Case Number: ITA 817/DEL/2021
Appellant: Prowiz Mansystems Private Limited, Meerut
Respondent: DCIT CPC, Bengaluru
Assessment Year: 2018-19
Case Filed On: July 2, 2021
Order Type: Final Tribunal Order
Date of Order: May 24, 2022
Pronounced On: May 24, 2022
Result: The tribunal ruled in favor of the appellant, directing the deletion of the addition of Rs. 3,97,41,559/-.
This article discusses the case between Prowiz Mansystems Private Limited (the appellant) and the Deputy Commissioner of Income Tax, CPC, Bengaluru (the respondent). The central issue was the addition of Rs. 3,97,41,559/- for delayed payment of employee contributions to the Employees’ State Insurance (ESI) and Provident Fund (EPF). The Income Tax Appellate Tribunal (ITAT) delivered its decision on May 24, 2022, in favor of the appellant.
Prowiz Mansystems Private Limited, a company based in Meerut, Uttar Pradesh, filed its return of income for the assessment year 2018-19. During the processing of the return, the Centralized Processing Center (CPC) made an aggregate addition of Rs. 3,97,41,559/- on account of delayed payment of employee contributions to ESI and EPF. These payments were made after the specified date prescribed under the relevant laws but before the due date of filing the return of income under Section 139(1) of the Income Tax Act, 1961.
The appellant filed an appeal before the Commissioner of Income Tax (Appeals) – National Faceless Appeal Centre (NFAC), New Delhi, challenging the addition.

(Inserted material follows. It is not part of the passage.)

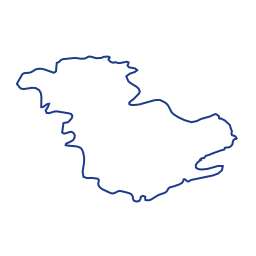 the State of Tripura, rotated 266°
{"feature_id": "IND-3301", "entity_name": "Tripura", "entity_type": "State", "adm_level": 1, "iso_a3": "IND", "parent_name": "India", "parent_adm1": "", "projection": "mercator", "projection_center": [91.787, 23.743], "detail": "fine", "context": "isolated", "style": "outline", "palette": "blue", "viewbox_px": 256, "rotation_deg": 266, "n_neighbors": 0, "source": "natural_earth", "source_scale": "10m", "svg_char_len": 3252}
<svg xmlns="http://www.w3.org/2000/svg" viewBox="0 0 256 256"><g transform="rotate(266 128 128)"><path d="M193.1,133.8L193.1,133.3L190.5,131.9L188.5,133.1L186.9,139.3L185.0,141.2L183.4,138.8L182.1,133.7L179.7,129.9L174.4,131.7L172.4,134.0L168.4,139.6L166.3,141.5L163.4,142.3L161.5,141.3L156.3,135.4L154.8,132.9L153.2,131.0L151.5,131.1L150.8,132.8L150.5,135.7L150.7,140.9L153.9,156.5L153.8,161.8L151.0,166.5L149.4,168.3L147.4,169.7L140.5,172.7L138.6,174.4L135.3,178.8L131.8,185.1L129.4,191.7L130.1,197.1L131.9,201.4L133.8,210.6L135.4,214.7L135.8,216.3L135.3,217.5L133.4,219.5L133.1,219.6L132.0,219.5L131.6,219.5L130.9,220.0L130.9,220.7L131.0,221.3L130.8,221.8L128.8,225.0L127.9,226.0L125.8,227.9L124.9,228.9L123.4,229.9L120.0,230.6L118.4,231.2L117.5,231.4L116.6,231.2L115.7,230.9L114.9,230.8L113.7,231.2L113.2,232.3L112.7,233.6L112.0,234.6L110.0,235.7L109.6,235.3L109.6,234.0L108.8,232.5L107.1,231.6L105.5,231.3L103.9,230.7L102.3,228.9L101.7,227.5L101.6,223.6L101.3,223.1L100.1,222.8L99.7,222.3L99.1,218.9L96.3,209.1L95.7,207.7L94.8,203.6L94.6,203.5L92.7,201.7L92.6,201.0L92.8,200.3L92.7,199.4L91.9,198.3L91.5,199.3L91.5,199.5L90.5,197.5L88.7,194.9L86.3,193.0L83.6,193.1L82.2,195.1L81.5,198.2L81.6,204.2L83.9,215.5L83.4,219.9L79.3,218.8L76.3,214.7L74.7,209.2L71.8,187.6L71.3,186.2L70.6,185.1L70.4,184.1L71.3,182.8L72.5,181.6L73.1,180.5L72.7,179.8L71.1,179.3L69.5,178.1L68.2,175.4L66.6,169.7L66.0,166.3L65.7,165.3L64.9,164.1L62.7,162.7L61.7,161.8L60.6,159.6L59.5,155.2L58.6,152.8L55.0,146.0L54.4,143.7L54.9,140.4L56.4,140.2L58.2,140.4L59.3,138.2L58.5,136.1L56.4,135.4L54.5,134.3L54.0,131.4L55.1,128.8L57.1,128.1L59.4,127.9L61.7,126.7L63.0,124.5L65.4,117.2L65.8,114.6L65.3,112.9L63.9,109.8L63.8,107.9L64.3,106.1L68.5,98.5L69.8,96.8L71.5,95.3L73.6,94.4L75.3,94.5L75.7,94.7L76.7,95.1L78.0,95.3L79.5,94.3L80.7,88.8L80.9,83.6L82.4,80.2L87.6,79.7L96.9,81.8L101.5,82.2L106.6,81.6L109.4,80.7L111.3,79.5L112.4,77.6L113.4,74.7L114.7,66.2L115.3,64.6L116.6,65.1L118.7,70.5L119.9,72.6L122.1,74.0L124.5,74.4L126.6,73.5L128.1,71.5L128.0,69.1L127.2,66.4L126.9,63.8L128.1,62.0L136.0,63.7L137.2,63.8L137.6,64.7L137.8,67.7L138.1,68.9L141.8,72.7L144.3,73.3L145.9,72.3L146.8,69.9L149.5,58.4L149.6,55.8L148.3,50.4L148.7,47.9L151.4,47.1L152.5,48.1L155.3,50.0L157.6,50.9L157.5,49.1L154.7,44.5L154.9,42.9L165.2,43.8L168.8,43.5L172.0,42.0L174.3,38.7L174.8,34.9L174.1,26.6L174.8,24.0L176.3,22.5L178.2,21.4L179.6,20.3L180.7,20.8L188.4,25.9L189.2,26.6L189.7,27.6L190.0,28.8L190.0,33.0L190.2,34.4L190.6,35.6L192.9,40.1L193.2,41.5L193.3,44.0L193.0,46.1L192.5,48.1L188.3,57.9L188.9,59.2L189.6,60.1L197.9,61.5L198.6,63.6L199.3,64.6L199.7,64.9L200.2,65.5L200.7,66.2L201.0,67.2L201.2,68.2L201.6,79.7L201.5,80.8L200.4,85.9L200.3,88.8L200.4,90.0L200.7,90.9L200.9,91.3L201.6,92.9L201.9,93.7L202.0,94.4L201.6,96.4L200.1,100.4L199.9,101.2L199.8,102.3L199.8,105.6L199.8,106.4L200.0,106.9L200.5,108.1L200.7,108.7L200.7,109.4L200.6,110.4L200.7,111.7L200.6,112.9L200.4,113.9L200.2,114.3L199.7,114.6L199.2,114.5L198.9,114.2L198.7,113.9L198.4,113.6L198.0,113.4L197.5,113.3L197.1,113.5L196.8,113.7L196.5,114.1L195.5,115.0L195.0,115.6L194.5,116.8L194.2,117.7L194.2,118.5L194.5,119.3L194.5,120.0L194.0,121.2L193.3,124.0L194.2,131.5L193.1,133.8Z" fill="none" stroke="#1e3a8a" stroke-width="2"/></g></svg>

The CIT(A) confirmed the addition, taking notice of the amendments to Section 43B and Section 36(1)(va) of the Income Tax Act, introduced by the Finance Act, 2021.
Aggrieved by the CIT(A)’s decision, the appellant filed an appeal before the ITAT. The primary contention was that the additions were made unfairly and were not in accordance with the principles of natural justice. The appellant’s representative argued that the payments were made before the due date of filing the return of income and hence should not be disallowed.
The respondent relied on the amendments made by the Finance Act, 2021, which inserted Explanation-2 in Section 36(1)(va) and Explanation-5 in Section 43B, asserting that these amendments justified the additions.
The Tribunal, comprising Shri Saktijit Dey (Judicial Member) and Shri Anadee Nath Misshra (Accountant Member), examined the submissions and material on record. The Tribunal noted that the issue at hand was whether the additions made by way of adjustments under Section 143(1) of the Income Tax Act were justified.
The Tribunal observed that the payments were made after the specified dates prescribed under the relevant laws but before the due date of filing the return of income. It also took into account several decisions of the ITAT, where similar issues had been decided in favor of the assessee, holding that such payments do not constitute income if made before the due date of filing the return.
The Tribunal highlighted that the amendments brought in by the Finance Act, 2021, were prospective and not applicable to the assessment year 2018-19. It cited various decisions where the ITAT had ruled that these amendments could not be applied retrospectively to periods before April 1, 2021.
In its detailed order, the Tribunal stated:
“The adjustments made by Revenue under Section 143(1) of the Income Tax Act on a debatable and controversial issue were beyond the scope of Section 143(1). The additions of Rs. 3,97,41,559/- were unfair, unjust, and bad in law. The CIT(A) erred in law in confirming the addition on a debatable and controversial issue.”
The Tribunal also referred to decisions of the Delhi High Court in the cases of CIT vs. AIMIL Ltd. and CIT vs. P.M. Electronics Ltd., which held that delayed payments of employee contributions to ESI and EPF, if made before the due date of filing the return, do not constitute income.
Based on these considerations, the Tribunal directed the deletion of the addition of Rs. 3,97,41,559/- made by the CPC.
The appellant also raised concerns about the charging of interest under Sections 234A, 234B, and 234C of the Income Tax Act. The Tribunal directed the Assessing Officer to recompute the interest and allow consequential relief to the appellant.
In conclusion, the ITAT ruled in favor of Prowiz Mansystems Private Limited, holding that the addition of Rs. 3,97,41,559/- for delayed payment of employee contributions to ESI and EPF was beyond the scope of Section 143(1) of the Income Tax Act and should be deleted. This decision emphasizes the importance of fair and just treatment of taxpayers and adherence to the principles of natural justice in tax assessments.
This ruling provides significant clarity for taxpayers and tax authorities regarding the treatment of delayed payments of employee contributions and underscores the necessity to respect established legal precedents and judicial interpretations in tax matters.